▶ _Richiesta scritta 1_
Rispondi a queste domande sul brano dedicato ai maestri d'ascia di Carloforte:
(a) In quale anno l'espandersi delle attività marinare rese necessaria la costruzione di nuovi natanti?
(b) Quale legno si rivelò particolarmente indicato per l'uso marino?
(c) Quale regione fu privilegiata per importare il legname?
▶ _Richiesta scritta 2_
Prosegui il brano sui maestri d'ascia di Carloforte, partendo subito dopo la sua ultima frase.

▶ _Brano da leggere_

------------------------

L'ascia era infatti l'attrezzo
dei maestri dei cantieri di carpenteria navale:
abili artigiani in grado
di sagomare anche i legni più duri a colpi d'ascia, modellarli
attraverso l'acqua calda e il vapore,
in base all'uso e alla destinazione specifica di ogni pezzo, e
costruire dall'inizio alla fine imbarcazioni grandi o piccole
con un lavoro interamente manuale.
Nel 1756,
l’espandersi delle attività marinare rese necessaria la
costruzione di nuovi natanti. A tale scopo,avvalendosi delle
conoscenze tecniche dei fratelli Damele per la scelta del
legno più adatto, si provvide a reperire sull’isola la
preziosa materia prima; si rivelò particolarmente indicato il
pino d’Aleppo – diffuso tuttora in tutta l’Isola – ideale per uso marino
e impiegato per realizzare diverse parti dello scafo, tra cui
ponti,, fasciami e bagli.
La
perizia dei maestri d’ascia carolini, sempre più affinata,
diede impulso alle costruzioni navali. L’accrescimento
numerico si accompagnò presto ad un incremento del
tonnellaggio delle singole imbarcazioni. L’impossibilità di
reperire sul luogo tutto il legname occorrente rese necessaria
l’importazione parziale della materia prima da alcuni centri
della Penisola, privilegiando nella scelta la
Liguria, terra con la quale Carloforte mantenne sempre un
particolare rapporto di fratellanza.

------------------------

▶ _Materiale fornito_
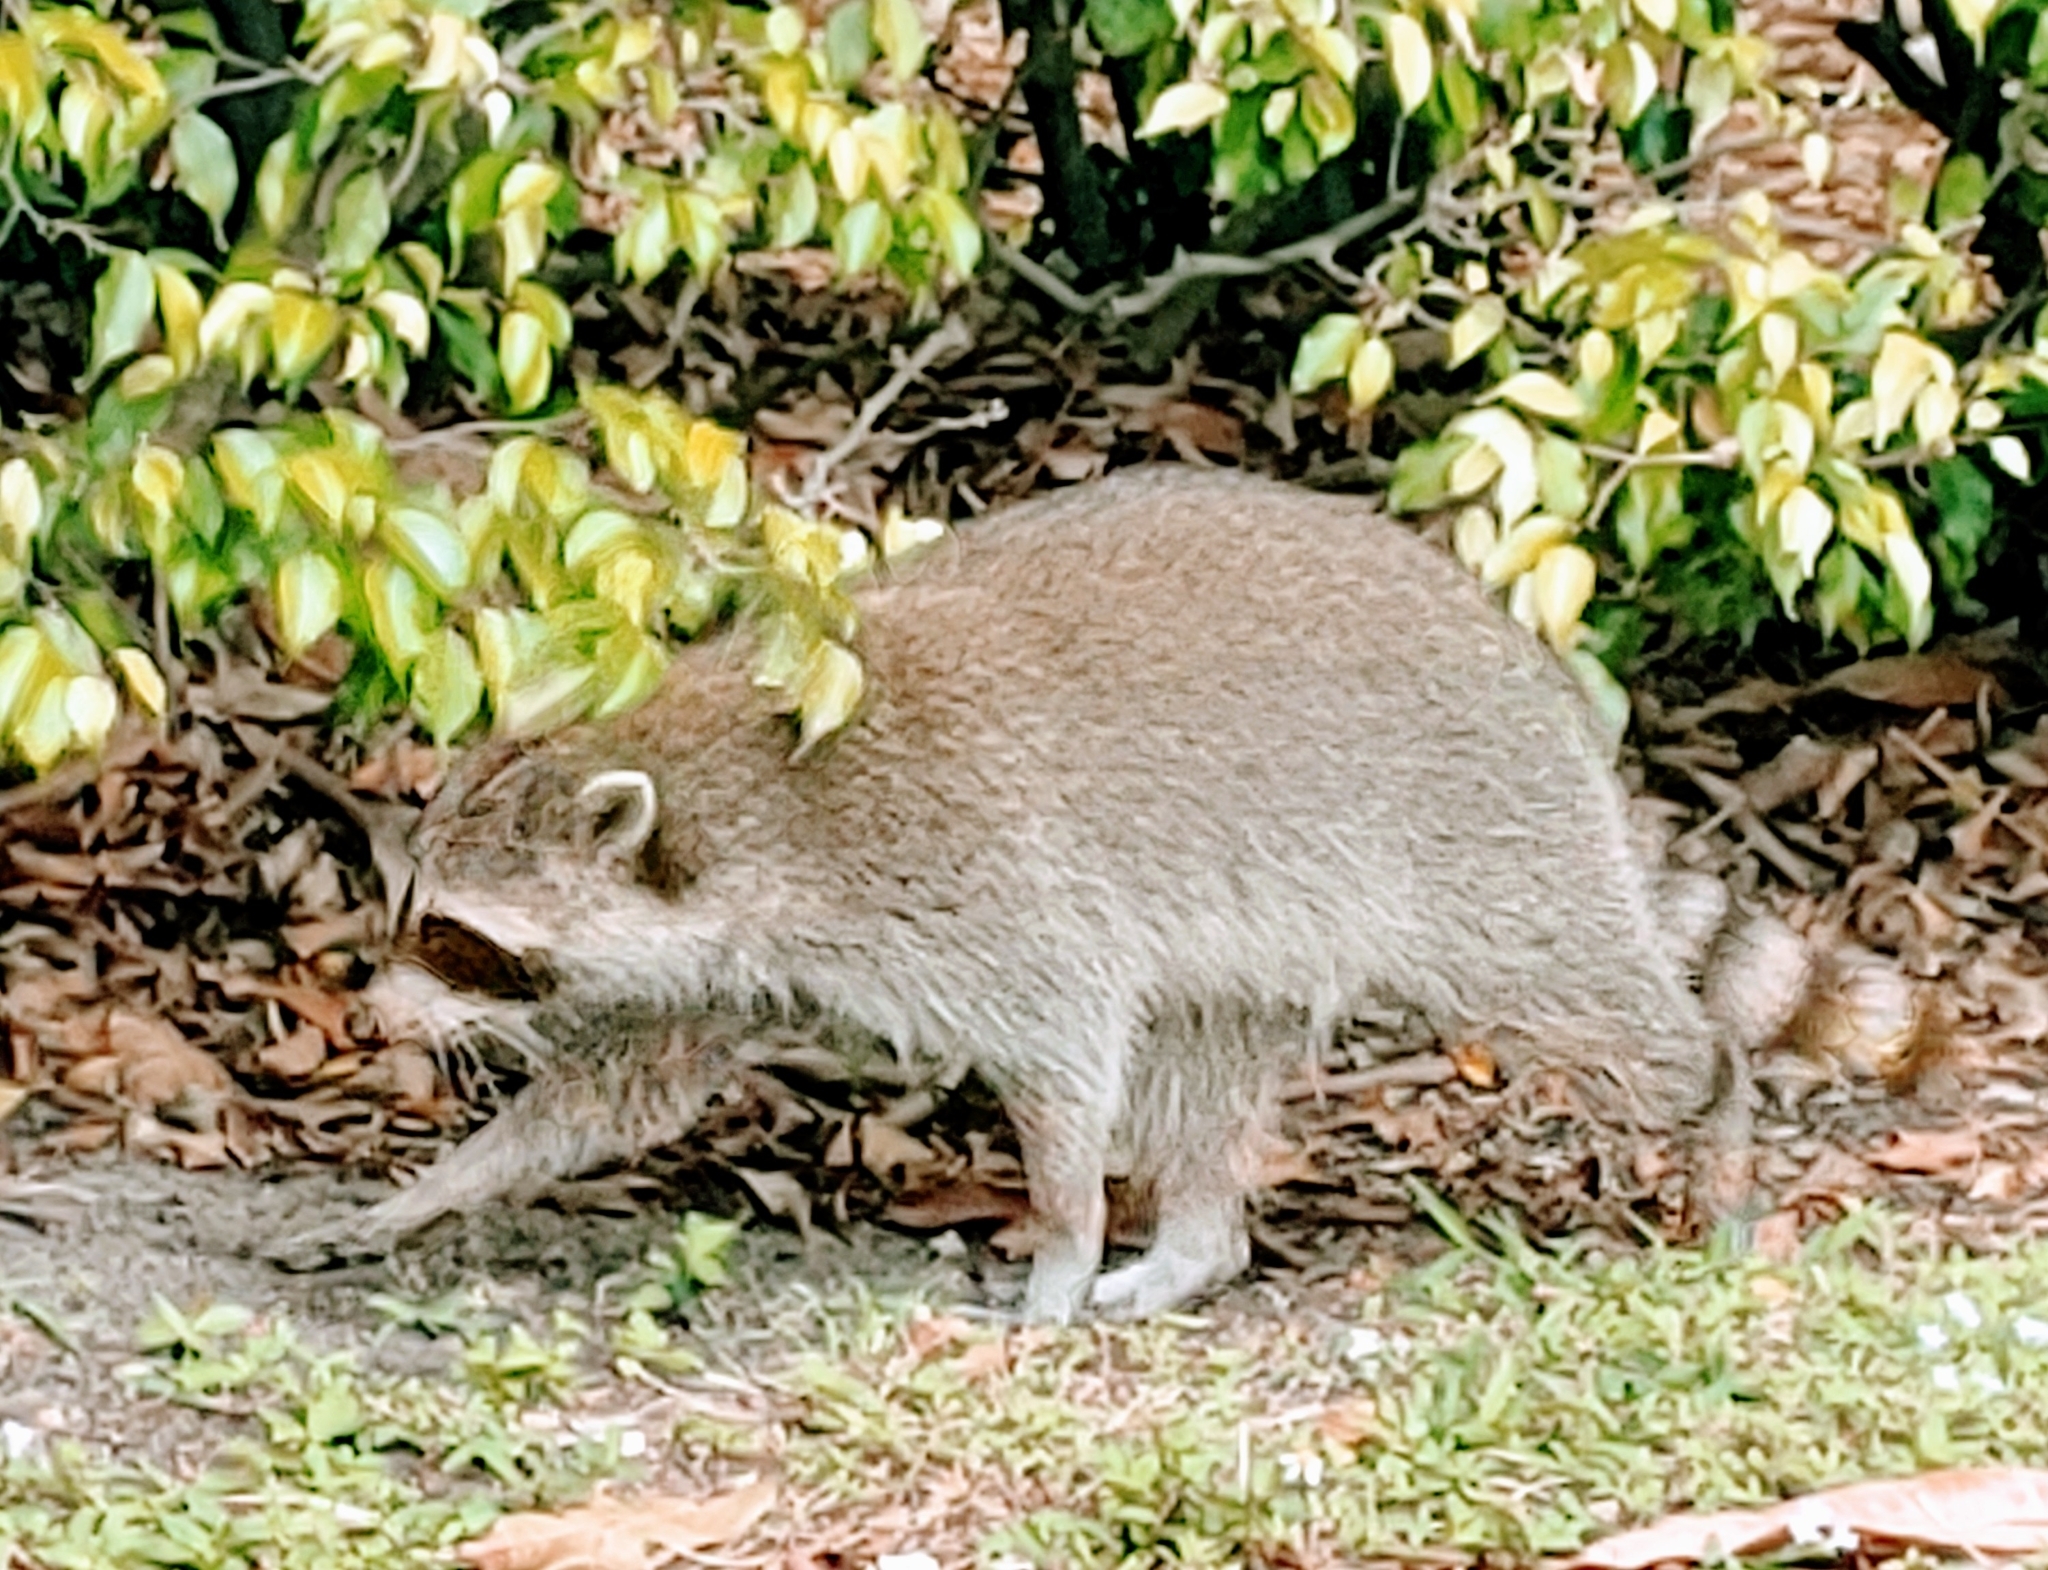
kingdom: Animalia
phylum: Chordata
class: Mammalia
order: Carnivora
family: Procyonidae
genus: Procyon
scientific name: Procyon lotor
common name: Raccoon
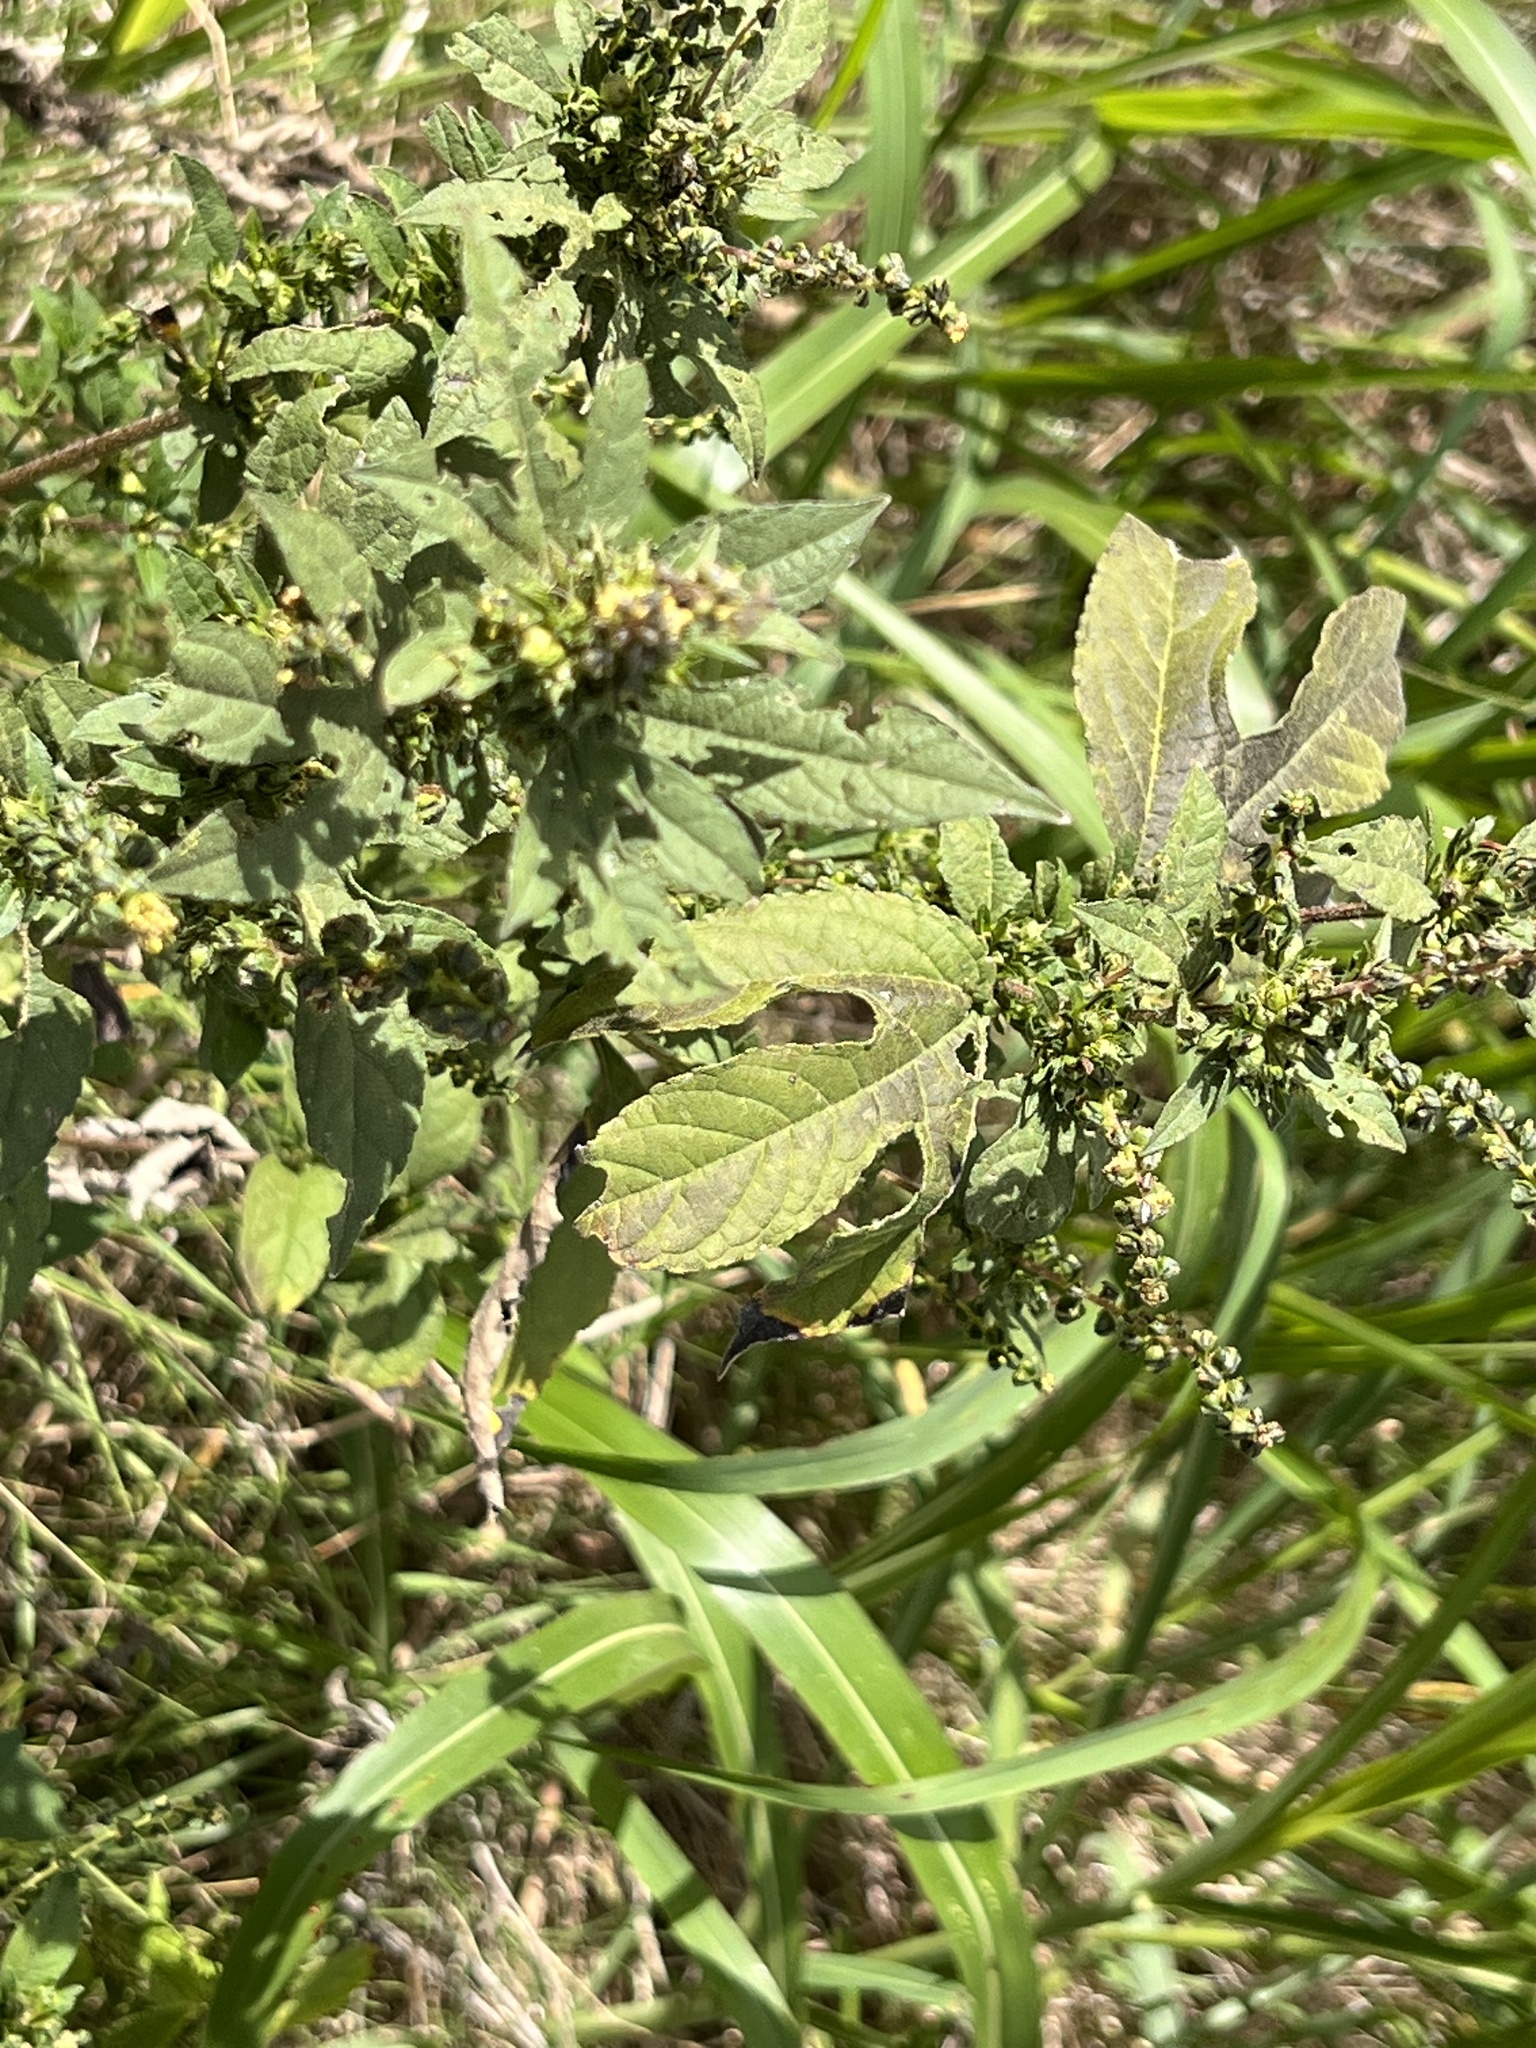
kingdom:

------------------------

▶ _Risposta attesa 1_
(a) Nel 1756.
(b) Il pino d'Aleppo.
(c) La Liguria.

▶ _Risposta attesa 2_
Così venne
introdotto il rovere, un
legno molto pesante, duro ed efficace nella resistenza
all'azione marina, adoperato per il fasciame e le ossature. Si
fece largo uso anche dell'elce
(aveva una fibra più compatta rispetto al rovere), il
faggio (le sue fibre lunghe e
pieghevoli servivano a realizzare aste e remi), il
teak (molto pregiato,
adoperato per le rifiniture) e il
pino di Svezia (importato dalla Toscana, ci si
costruiva la coperta).
I tronchi venivano trasformati dai
cosiddetti “segantini”, artigiani specializzati nel taglio del
legno, che li lavoravano secondo le indicazioni impartite loro
dai maestri d’ascia, adoperando una tipica sega rettangolare a
due mani nota "verdughillu".
Oltre ai segantini, i cantieri navali
potevano contare sulla professionalità di una serie di
artigiani dalle diverse specializzazioni. Non mancavano perciò
i fabbri, ai quali si commissionavano una serie di
indispensabili attrezzi da lavoro; grande importanza
assumevano anche i cosiddetti “ciavieri” (dal verbo “ciavô”,
inchiodare), artigiani abilissimi che fissavano all’ossatura
della costruzione tutte le parti esterne. Infine i
“calafati”,
non inquadrati nelle maestranze del cantiere, che venivano
impiegati, ultimata la costruzione dell’imbarcazione, per i
lavori necessari a rendere stagni il
fasciame ed il
rivestimento dei ponti; il costo
della loro manodopera era a carico del committente della
costruzione.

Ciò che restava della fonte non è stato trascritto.